(Beginning of DATA EXTRACT)
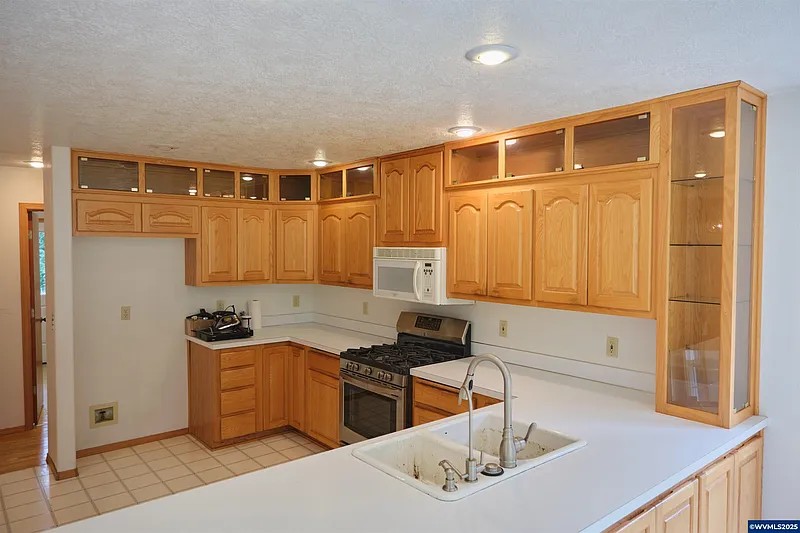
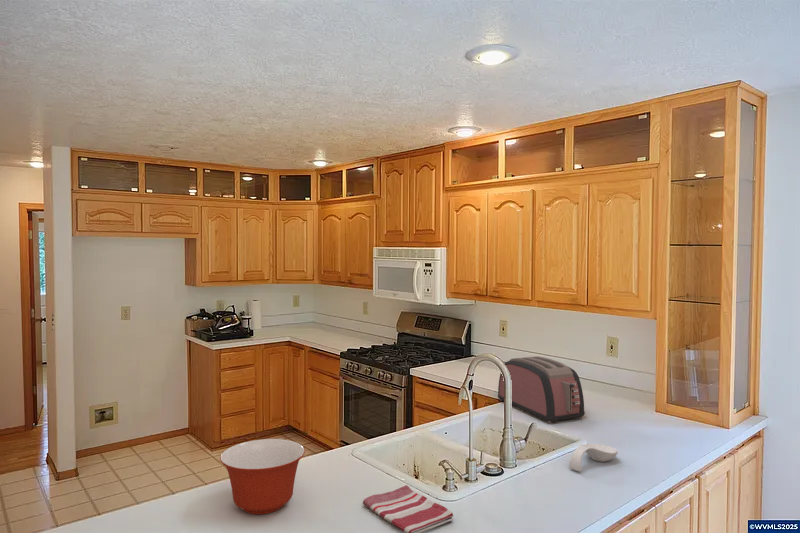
+ dish towel [362,484,454,533]
+ spoon rest [568,443,619,473]
+ toaster [497,355,586,424]
+ mixing bowl [219,438,306,515]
(End of DATA EXTRACT)
### THE PROBLEM:
Once the images are removed, print the remaining data exactly as it appears above.

### SOLUTION FOR THIS TASK:
+ dish towel [362,484,454,533]
+ spoon rest [568,443,619,473]
+ toaster [497,355,586,424]
+ mixing bowl [219,438,306,515]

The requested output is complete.